Africart provides transport solution


A half-scale prototype of the

A half-scale prototype of the "Africart"

The student designers of a cart that converts to a market stall for villages in Africa have won the Engineers Without Borders real world design challenge at Charles Darwin University.

The “Africart”, which is designed for people in refugee camps in Zambia, allows villagers to transport farm produce to market and also has the components to create a mobile shop.
The winning team, including Bachelor of Commerce student Melissa Durston, Bachelor of Electrical Engineering student Matthew Wright and Diploma of Engineering student Geoff Jowett, created the cart as part of the common unit Design and Innovation: Communicating Technology unit at CDU.

“We became very passionate about the project because it was a real problem and we wanted to help solve something that was a day-to-day struggle for these people,” Geoff said.

The Australia-wide competition is run through Engineers Without Borders and provides students with a design brief from a real community in need.

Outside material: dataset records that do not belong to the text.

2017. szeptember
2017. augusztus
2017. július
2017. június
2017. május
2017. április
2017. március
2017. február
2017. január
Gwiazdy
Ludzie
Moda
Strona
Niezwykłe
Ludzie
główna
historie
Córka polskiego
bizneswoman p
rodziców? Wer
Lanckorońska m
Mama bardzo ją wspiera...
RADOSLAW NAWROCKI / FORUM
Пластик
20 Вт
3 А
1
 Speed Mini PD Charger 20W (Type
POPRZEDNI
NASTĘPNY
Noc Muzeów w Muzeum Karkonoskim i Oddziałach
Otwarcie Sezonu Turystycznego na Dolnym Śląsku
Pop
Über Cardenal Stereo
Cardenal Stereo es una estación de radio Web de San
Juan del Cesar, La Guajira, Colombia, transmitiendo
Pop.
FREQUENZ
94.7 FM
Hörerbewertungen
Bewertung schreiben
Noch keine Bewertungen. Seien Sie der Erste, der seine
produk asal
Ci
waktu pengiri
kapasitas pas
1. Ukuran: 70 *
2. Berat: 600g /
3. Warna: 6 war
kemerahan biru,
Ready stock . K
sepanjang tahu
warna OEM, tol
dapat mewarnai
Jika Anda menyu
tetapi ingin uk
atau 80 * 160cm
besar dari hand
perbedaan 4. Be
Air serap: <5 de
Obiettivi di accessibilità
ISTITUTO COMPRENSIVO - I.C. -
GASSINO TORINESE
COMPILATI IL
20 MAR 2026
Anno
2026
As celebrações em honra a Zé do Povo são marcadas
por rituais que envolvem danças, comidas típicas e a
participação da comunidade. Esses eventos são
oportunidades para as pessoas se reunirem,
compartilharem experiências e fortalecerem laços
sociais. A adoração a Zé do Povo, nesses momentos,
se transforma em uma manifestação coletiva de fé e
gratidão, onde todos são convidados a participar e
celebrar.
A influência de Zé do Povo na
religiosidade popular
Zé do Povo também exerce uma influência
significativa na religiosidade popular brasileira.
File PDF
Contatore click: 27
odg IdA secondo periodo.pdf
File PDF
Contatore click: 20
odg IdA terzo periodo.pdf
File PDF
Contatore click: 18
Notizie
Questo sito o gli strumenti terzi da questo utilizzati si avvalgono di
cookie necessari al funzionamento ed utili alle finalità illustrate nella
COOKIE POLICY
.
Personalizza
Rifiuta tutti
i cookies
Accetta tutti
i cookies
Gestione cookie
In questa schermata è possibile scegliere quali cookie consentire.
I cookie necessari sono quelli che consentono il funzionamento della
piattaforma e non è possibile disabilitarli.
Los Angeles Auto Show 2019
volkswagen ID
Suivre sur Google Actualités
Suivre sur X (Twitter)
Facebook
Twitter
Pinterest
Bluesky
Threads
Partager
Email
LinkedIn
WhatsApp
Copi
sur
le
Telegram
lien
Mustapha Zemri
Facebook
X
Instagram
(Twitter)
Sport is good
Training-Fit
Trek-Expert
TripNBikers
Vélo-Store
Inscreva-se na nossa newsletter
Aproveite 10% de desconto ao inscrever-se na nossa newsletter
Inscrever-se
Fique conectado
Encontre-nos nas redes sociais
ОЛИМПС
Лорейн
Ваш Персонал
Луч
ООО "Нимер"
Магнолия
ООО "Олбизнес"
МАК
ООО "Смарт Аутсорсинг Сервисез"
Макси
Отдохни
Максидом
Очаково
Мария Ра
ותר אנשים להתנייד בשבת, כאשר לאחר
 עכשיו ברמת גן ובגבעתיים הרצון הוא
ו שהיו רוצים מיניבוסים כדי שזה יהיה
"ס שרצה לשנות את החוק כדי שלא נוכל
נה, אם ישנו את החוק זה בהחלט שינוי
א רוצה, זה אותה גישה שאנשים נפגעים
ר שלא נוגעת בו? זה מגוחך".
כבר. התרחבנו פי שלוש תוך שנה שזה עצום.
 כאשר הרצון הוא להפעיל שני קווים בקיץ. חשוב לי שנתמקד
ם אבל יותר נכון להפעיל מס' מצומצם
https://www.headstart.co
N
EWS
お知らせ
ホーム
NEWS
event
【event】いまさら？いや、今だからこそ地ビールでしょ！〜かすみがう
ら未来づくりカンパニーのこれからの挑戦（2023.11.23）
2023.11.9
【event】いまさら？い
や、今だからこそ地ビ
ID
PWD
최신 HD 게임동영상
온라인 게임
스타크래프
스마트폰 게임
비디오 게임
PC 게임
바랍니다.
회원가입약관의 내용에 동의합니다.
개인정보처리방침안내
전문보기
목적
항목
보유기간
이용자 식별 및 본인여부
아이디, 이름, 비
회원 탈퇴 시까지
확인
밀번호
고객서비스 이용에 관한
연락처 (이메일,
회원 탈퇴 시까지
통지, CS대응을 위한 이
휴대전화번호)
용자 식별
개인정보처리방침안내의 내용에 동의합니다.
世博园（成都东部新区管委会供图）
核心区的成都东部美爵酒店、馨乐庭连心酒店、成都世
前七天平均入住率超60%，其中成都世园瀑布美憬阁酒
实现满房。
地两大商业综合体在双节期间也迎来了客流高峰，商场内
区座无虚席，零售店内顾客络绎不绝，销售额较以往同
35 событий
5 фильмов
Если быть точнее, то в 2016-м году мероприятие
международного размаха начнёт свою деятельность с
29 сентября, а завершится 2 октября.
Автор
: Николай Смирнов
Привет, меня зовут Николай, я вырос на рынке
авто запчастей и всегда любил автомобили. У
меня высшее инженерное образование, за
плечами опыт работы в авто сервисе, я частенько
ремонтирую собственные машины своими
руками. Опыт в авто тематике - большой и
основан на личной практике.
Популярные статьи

This year’s challenge focused on the Mayukwayukwa refugee settlement in the Kaoma district of Zambia’s Western Province, which is home to more than 11,000 refugees, most of whom escaped the war in Angola.

Unit co-ordinator Susi Bertei said the aim of the project was for first year students of various disciplines to learn about sustainable design, innovation, academic and professional communication skills in the context of real world design challenges.

“The design brief provides students with details of the issues and needs of the community, such as transport, health, shelter, waste management and water supply,” Ms Bertei said.  “Then choosing from several design areas they present a design solution taking into account cultural and social factors, environmental issues, access to materials and cost.”

Team researcher Melissa Durston said the transport need was something they were inspired to address for the people of Mayukwayukwa because it would have many positive impacts.

“Creating a design that enabled villagers to become self-employed was a practical way to help them escape the cycle of poverty, which was important to our team,” Melissa said.

“We were keen for our design to be adaptable to the height and strength of the user as transporting produce from farm plots to market was undertaken by any age or gender with the strength to do so.”

Team designer Matthew Wright said that to fulfil this requirement the cart had to be modular, which enabled the design to be more than a means to transport produce.

“The Africart consists of four timber crates that when stacked take on the characteristics of a sack trolley; when unstacked they become a pop up shop with shelter,” Matthew said. “Because produce is seasonal, when not being used by one family it can be leased or shared with others in the community.”

The team will now compete in the reginal finals in December. The top four teams selected as part of the national final will have their designs implemented in the community in Zambia.